Her current work explores the multifaceted connections between
African-Americans and Native Americans in the United States. She was one of the
coordinators of the conference "'Eating Out of the Same Pot': Relating
Black and Native (Hi)stories," held at Dartmouth College in April 2000.
Her publications include the chapter "'Born and raised among these people,
I don't want to know any other': Slaves' Acculturation in Nineteenth-Century
Indian Territory" in the anthology Confounding the Color Line: The
Indian-Black Experience in North America, edited by James F. Brooks
(University of Nebraska Press, 2002), the co-authored chapter (with Tiya Miles)

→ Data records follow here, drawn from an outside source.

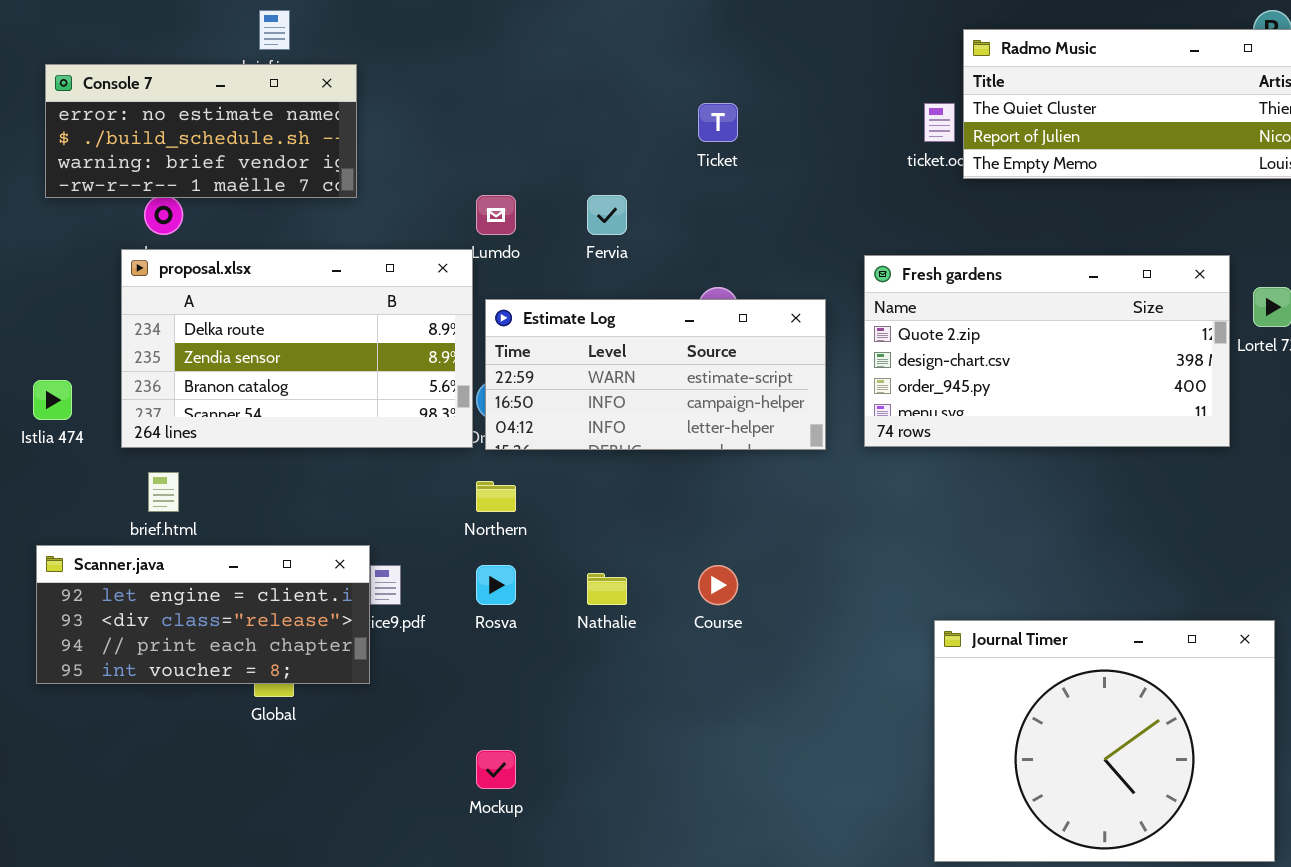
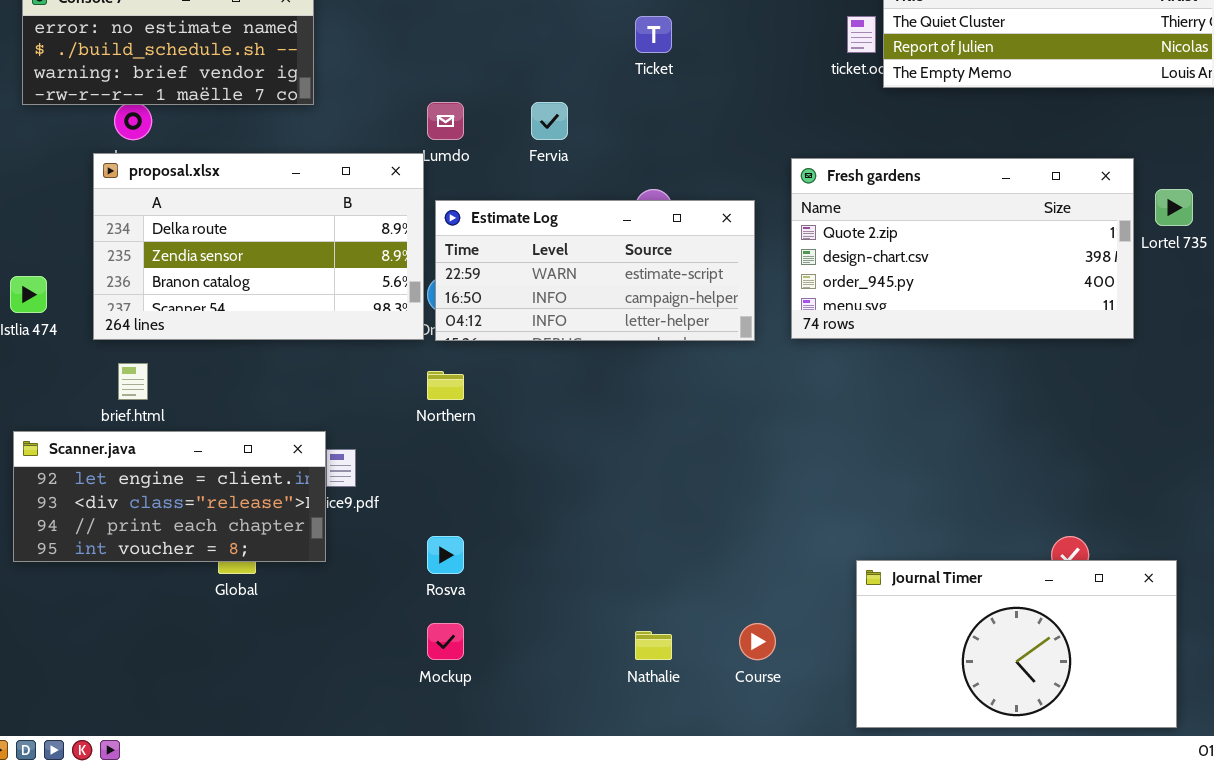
Rosva: [476,565,516,605] -> [427,536,464,574], moved
Course: [698,565,738,605] -> [739,623,776,660], moved
Nathalie: [587,573,627,605] -> [635,631,672,660], moved
Journal Timer: [934,620,1275,862] -> [856,560,1177,728], resized

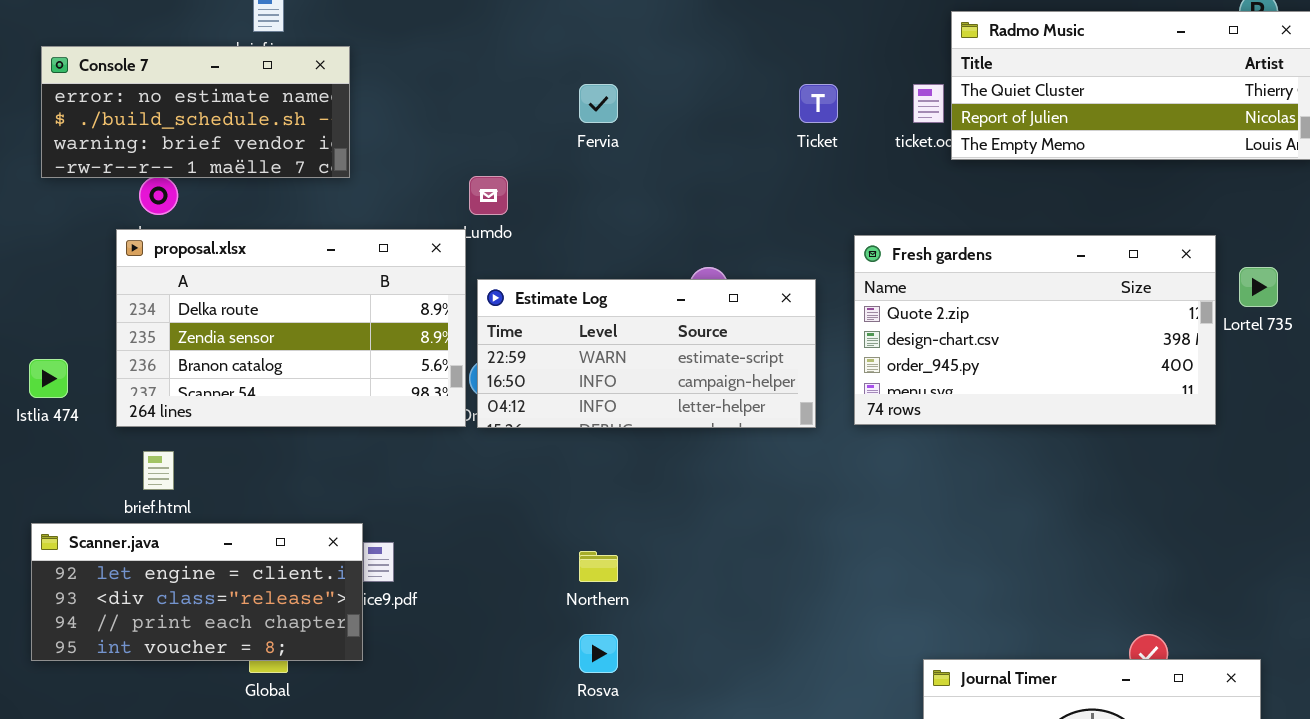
Ticket: [635,16,672,53] -> [799,84,838,123], moved
Fervia: [531,102,568,140] -> [579,84,618,123], moved
Northern: [427,371,464,400] -> [579,551,618,582], moved
Rosva: [427,536,464,574] -> [579,634,618,673], moved

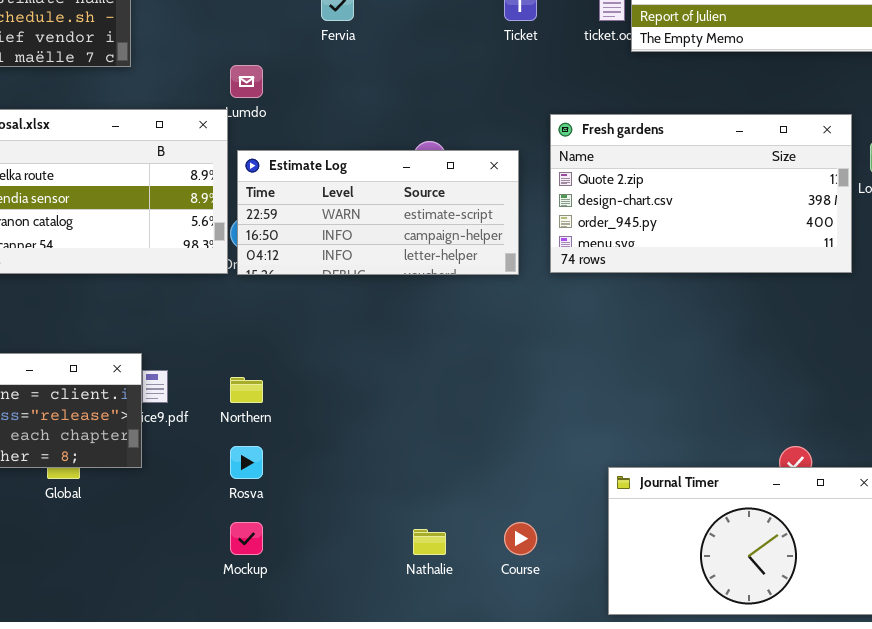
Northern: [579,551,618,582] -> [230,377,263,403], moved
Rosva: [579,634,618,673] -> [230,446,263,479], moved

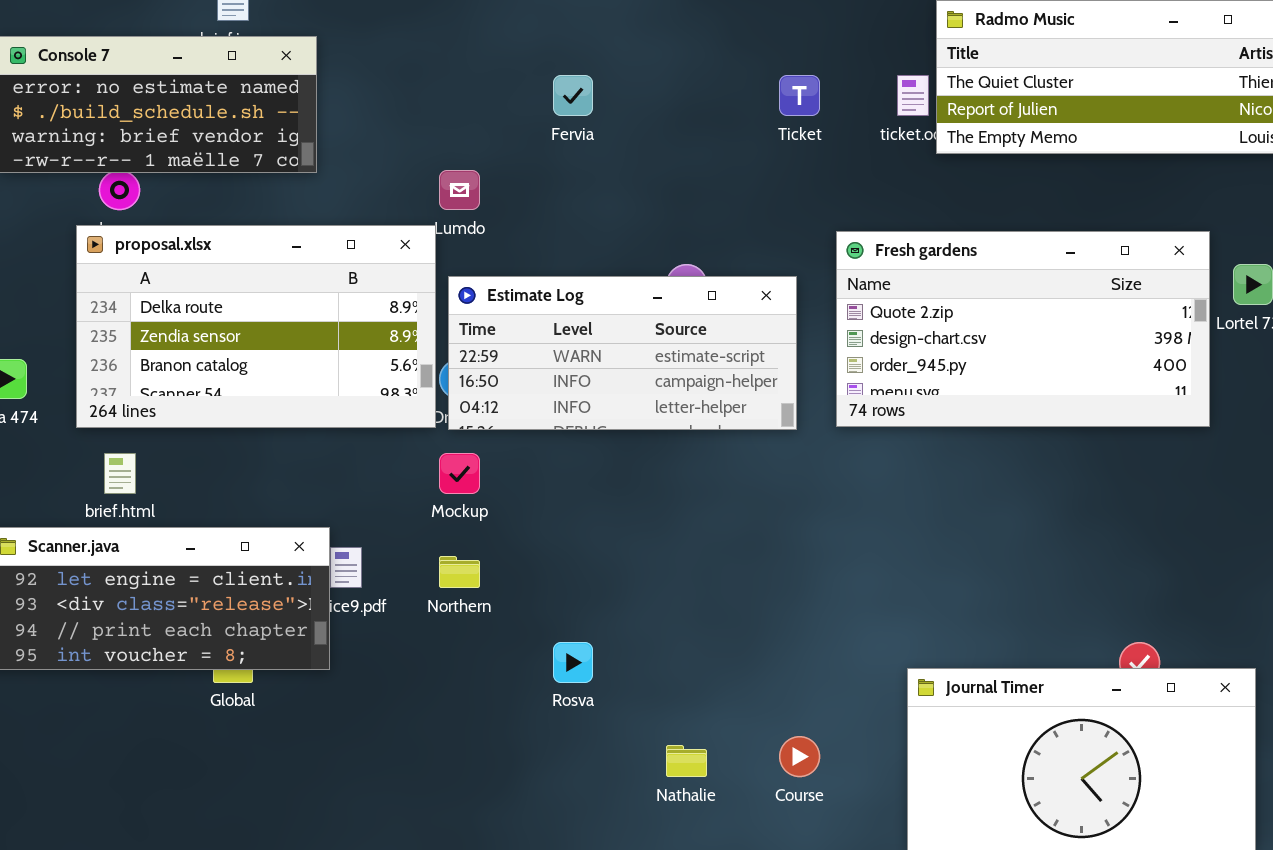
Rosva: [230,446,263,479] -> [553,642,593,683], moved
Mockup: [230,522,263,555] -> [439,453,480,494], moved

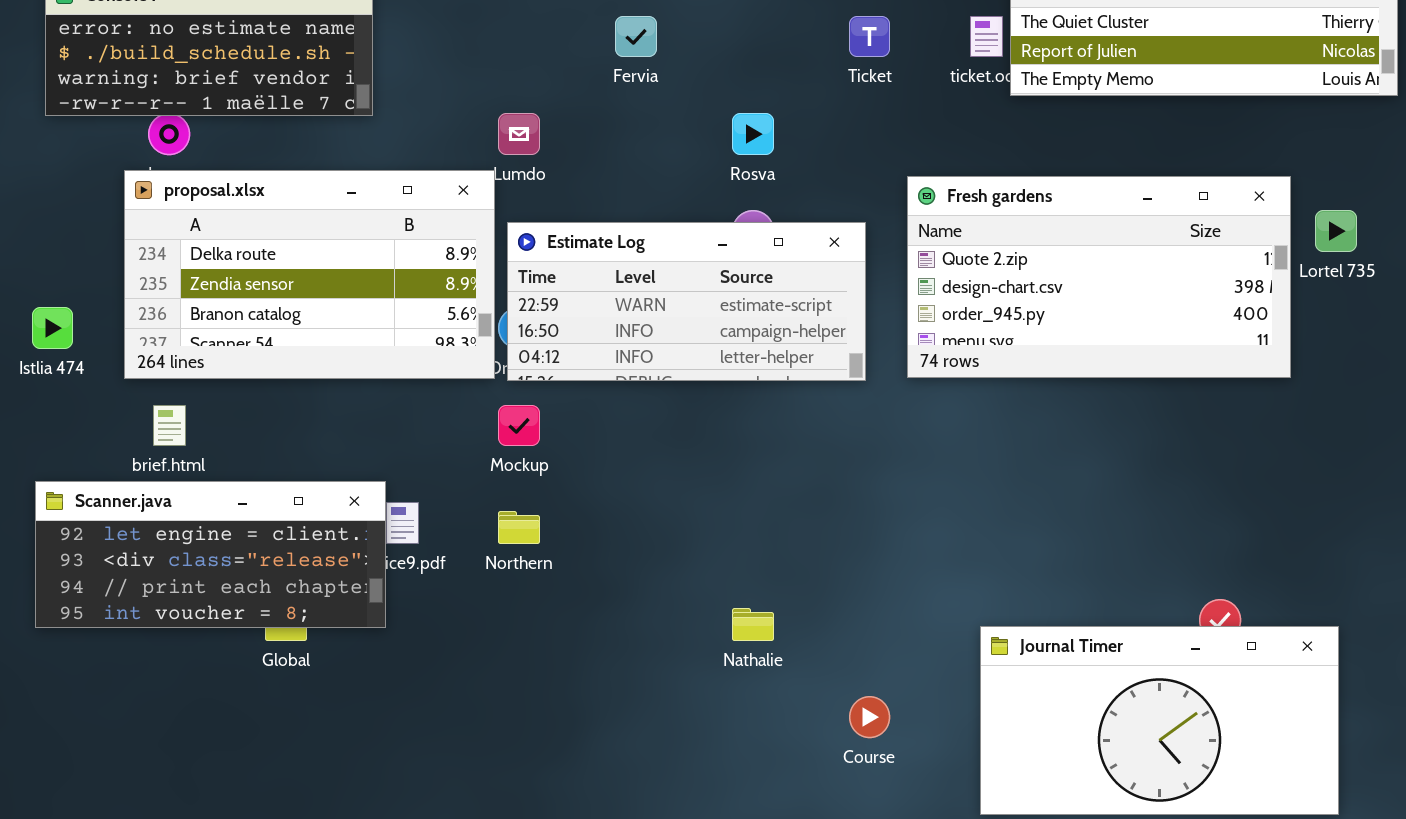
Rosva: [553,642,593,683] -> [732,113,774,155], moved
Nathalie: [666,745,707,777] -> [732,608,774,641], moved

"African Americans in Indian Societies" in the Handbook of North
American Indians, volume 14—Southeast, edited by Raymond Fogelson
(Smithsonian Institution, 2004), as well as the essay "'Playing Indian'?:
The Selection of Radmilla Cody as Miss Navajo Nation 1997-1998" in the
collection Crossing Waters, Crossing Worlds: The African Diaspora in Indian
Country, edited by Sharon P. Holland and Tiya Miles (Duke University
Press, 2006). She is in the process of revising her dissertation for
publication; it is entitled Bondage, Resistance and Belonging:
African-American Slaves and Freedpeople in Nineteenth-Century Cherokee Nation,
Indian Territory.
Her interests include African-American and Caribbean history; Native
American history; women's history and literature in the African Diaspora; and
colonialism and neocolonialism in the Americas.